Given problem
Turn the part of the data below that opens with the line containing "m=23 is written?" and closes with the line containing "The clock says 2:28" into a two-column CSV with the headers text and answer, one row per text and its answer. Put each field in quotation marks and replace line breaks with spaces.

Records for the exercise

(begin)

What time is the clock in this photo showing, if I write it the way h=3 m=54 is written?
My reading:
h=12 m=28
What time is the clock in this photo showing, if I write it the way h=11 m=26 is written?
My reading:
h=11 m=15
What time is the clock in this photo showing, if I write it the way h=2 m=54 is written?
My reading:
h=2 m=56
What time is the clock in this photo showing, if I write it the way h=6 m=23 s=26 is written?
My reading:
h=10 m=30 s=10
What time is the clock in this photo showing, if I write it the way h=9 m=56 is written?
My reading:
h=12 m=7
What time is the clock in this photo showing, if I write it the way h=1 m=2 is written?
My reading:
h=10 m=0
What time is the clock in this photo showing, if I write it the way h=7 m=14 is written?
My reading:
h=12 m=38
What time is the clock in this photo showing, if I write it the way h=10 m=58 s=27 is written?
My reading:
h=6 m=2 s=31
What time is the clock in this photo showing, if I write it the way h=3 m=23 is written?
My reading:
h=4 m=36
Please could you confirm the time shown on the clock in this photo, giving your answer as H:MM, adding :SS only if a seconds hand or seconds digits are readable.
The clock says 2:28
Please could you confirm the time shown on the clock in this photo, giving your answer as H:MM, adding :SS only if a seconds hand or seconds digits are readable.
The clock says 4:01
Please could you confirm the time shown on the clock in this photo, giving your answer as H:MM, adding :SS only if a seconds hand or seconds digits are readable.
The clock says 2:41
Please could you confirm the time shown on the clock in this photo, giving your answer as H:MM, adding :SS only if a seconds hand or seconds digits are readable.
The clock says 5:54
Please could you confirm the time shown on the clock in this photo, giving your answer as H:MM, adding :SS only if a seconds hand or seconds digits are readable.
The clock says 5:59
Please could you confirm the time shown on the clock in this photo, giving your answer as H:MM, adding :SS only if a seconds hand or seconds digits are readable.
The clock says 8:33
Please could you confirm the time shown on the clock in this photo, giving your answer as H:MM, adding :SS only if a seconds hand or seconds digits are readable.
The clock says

(end)

Finished task
text,answer
"What time is the clock in this photo showing, if I write it the way h=3 m=23 is written? My reading:","h=4 m=36"
"Please could you confirm the time shown on the clock in this photo, giving your answer as H:MM, adding :SS only if a seconds hand or seconds digits are readable. The clock says","2:28"